(Stored data)
┌──

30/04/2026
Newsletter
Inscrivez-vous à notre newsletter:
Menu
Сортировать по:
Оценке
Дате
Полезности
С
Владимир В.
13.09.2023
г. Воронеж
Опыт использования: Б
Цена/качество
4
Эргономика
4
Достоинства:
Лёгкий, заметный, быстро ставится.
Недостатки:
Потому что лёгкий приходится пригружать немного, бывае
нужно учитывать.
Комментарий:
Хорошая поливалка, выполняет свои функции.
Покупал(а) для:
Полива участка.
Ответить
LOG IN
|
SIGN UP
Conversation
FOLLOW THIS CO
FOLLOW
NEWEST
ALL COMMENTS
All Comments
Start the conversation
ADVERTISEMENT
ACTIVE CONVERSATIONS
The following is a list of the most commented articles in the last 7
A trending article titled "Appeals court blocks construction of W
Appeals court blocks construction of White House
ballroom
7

└──
┌──

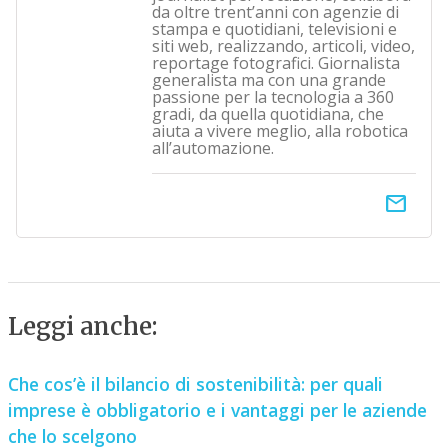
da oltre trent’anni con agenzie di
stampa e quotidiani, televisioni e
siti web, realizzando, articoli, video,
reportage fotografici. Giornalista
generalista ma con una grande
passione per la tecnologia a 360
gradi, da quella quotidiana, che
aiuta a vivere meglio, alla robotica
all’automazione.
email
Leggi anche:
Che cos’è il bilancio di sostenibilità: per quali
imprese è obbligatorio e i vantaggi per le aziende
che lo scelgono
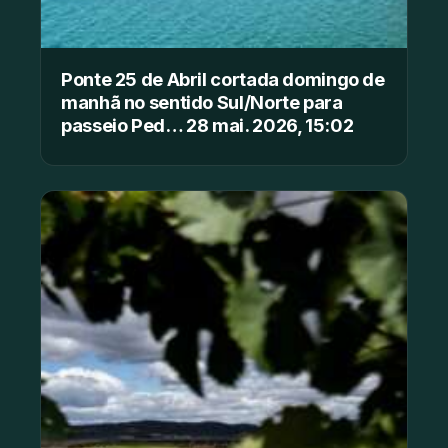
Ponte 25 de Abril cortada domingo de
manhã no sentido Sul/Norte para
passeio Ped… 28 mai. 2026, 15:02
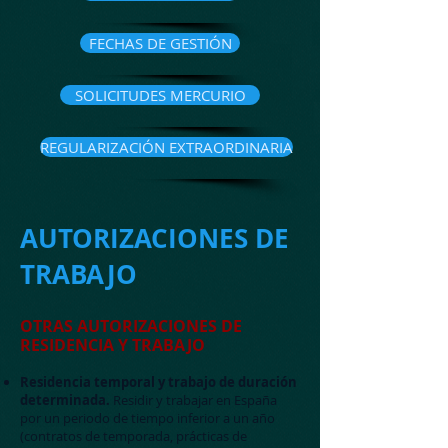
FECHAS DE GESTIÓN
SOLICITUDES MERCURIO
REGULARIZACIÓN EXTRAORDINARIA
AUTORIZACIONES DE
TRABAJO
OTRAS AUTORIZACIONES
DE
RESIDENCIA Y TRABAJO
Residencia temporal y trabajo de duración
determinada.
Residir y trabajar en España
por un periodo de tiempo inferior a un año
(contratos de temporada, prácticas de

└──
┌──

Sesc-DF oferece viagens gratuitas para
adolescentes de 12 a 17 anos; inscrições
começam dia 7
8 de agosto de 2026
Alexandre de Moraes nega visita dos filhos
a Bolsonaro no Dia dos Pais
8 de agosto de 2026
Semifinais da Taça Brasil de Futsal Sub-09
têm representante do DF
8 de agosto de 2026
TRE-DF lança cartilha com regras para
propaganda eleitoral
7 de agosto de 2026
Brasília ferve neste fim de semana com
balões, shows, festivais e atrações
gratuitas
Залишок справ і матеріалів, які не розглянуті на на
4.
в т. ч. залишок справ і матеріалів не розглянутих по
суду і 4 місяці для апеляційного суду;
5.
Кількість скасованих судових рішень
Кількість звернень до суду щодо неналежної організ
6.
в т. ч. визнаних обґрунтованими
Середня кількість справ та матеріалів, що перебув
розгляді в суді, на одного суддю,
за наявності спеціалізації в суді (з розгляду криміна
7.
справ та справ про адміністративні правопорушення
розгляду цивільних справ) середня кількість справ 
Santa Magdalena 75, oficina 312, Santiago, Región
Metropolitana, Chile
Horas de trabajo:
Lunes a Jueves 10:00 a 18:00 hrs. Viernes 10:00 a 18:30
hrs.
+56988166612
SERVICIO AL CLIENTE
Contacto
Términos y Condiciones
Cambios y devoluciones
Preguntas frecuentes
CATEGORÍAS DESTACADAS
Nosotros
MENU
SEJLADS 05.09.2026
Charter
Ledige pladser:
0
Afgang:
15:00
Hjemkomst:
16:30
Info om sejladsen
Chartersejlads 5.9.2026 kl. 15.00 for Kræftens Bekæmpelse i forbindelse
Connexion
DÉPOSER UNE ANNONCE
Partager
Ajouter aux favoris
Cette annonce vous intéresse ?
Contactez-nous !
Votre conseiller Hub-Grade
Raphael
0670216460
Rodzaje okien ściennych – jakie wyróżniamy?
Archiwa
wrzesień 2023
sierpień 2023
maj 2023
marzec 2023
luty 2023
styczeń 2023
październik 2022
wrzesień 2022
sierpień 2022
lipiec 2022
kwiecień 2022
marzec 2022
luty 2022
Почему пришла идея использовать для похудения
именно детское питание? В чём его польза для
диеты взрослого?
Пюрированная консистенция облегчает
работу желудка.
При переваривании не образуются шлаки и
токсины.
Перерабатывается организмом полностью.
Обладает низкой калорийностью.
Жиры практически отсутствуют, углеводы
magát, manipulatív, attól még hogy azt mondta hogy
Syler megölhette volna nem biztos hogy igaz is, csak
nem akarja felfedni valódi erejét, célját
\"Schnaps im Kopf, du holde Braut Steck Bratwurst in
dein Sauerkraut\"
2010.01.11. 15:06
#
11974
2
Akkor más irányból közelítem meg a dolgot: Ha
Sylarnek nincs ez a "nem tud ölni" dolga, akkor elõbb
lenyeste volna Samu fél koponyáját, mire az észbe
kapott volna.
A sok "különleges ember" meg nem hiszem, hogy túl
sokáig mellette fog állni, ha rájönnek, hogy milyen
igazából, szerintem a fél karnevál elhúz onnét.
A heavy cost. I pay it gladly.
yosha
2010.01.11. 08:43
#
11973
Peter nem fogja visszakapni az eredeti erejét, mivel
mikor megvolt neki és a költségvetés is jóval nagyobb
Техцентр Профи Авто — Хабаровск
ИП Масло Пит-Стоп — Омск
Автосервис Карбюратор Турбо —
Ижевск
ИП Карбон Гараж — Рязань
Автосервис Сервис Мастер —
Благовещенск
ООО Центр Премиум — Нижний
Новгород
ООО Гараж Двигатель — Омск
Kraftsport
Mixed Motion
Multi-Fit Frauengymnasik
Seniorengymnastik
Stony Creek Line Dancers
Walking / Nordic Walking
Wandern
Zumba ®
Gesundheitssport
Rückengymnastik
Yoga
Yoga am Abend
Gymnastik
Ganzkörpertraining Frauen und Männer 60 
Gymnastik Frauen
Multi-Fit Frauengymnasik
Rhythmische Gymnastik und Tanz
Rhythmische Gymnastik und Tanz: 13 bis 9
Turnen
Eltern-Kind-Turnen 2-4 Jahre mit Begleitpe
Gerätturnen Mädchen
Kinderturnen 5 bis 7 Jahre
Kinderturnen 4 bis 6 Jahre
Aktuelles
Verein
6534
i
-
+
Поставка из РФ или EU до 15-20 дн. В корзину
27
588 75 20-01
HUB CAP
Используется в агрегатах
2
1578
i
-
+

└──

## Instruction
Only the lines above from the one with "TRE-DF lança cartilha com regras para" through the one with "Ajouter aux favoris" should be duplicated, character for character.

## Answer section
TRE-DF lança cartilha com regras para
propaganda eleitoral
7 de agosto de 2026
Brasília ferve neste fim de semana com
balões, shows, festivais e atrações
gratuitas
Залишок справ і матеріалів, які не розглянуті на на
4.
в т. ч. залишок справ і матеріалів не розглянутих по
суду і 4 місяці для апеляційного суду;
5.
Кількість скасованих судових рішень
Кількість звернень до суду щодо неналежної організ
6.
в т. ч. визнаних обґрунтованими
Середня кількість справ та матеріалів, що перебув
розгляді в суді, на одного суддю,
за наявності спеціалізації в суді (з розгляду криміна
7.
справ та справ про адміністративні правопорушення
розгляду цивільних справ) середня кількість справ 
Santa Magdalena 75, oficina 312, Santiago, Región
Metropolitana, Chile
Horas de trabajo:
Lunes a Jueves 10:00 a 18:00 hrs. Viernes 10:00 a 18:30
hrs.
+56988166612
SERVICIO AL CLIENTE
Contacto
Términos y Condiciones
Cambios y devoluciones
Preguntas frecuentes
CATEGORÍAS DESTACADAS
Nosotros
MENU
SEJLADS 05.09.2026
Charter
Ledige pladser:
0
Afgang:
15:00
Hjemkomst:
16:30
Info om sejladsen
Chartersejlads 5.9.2026 kl. 15.00 for Kræftens Bekæmpelse i forbindelse
Connexion
DÉPOSER UNE ANNONCE
Partager
Ajouter aux favoris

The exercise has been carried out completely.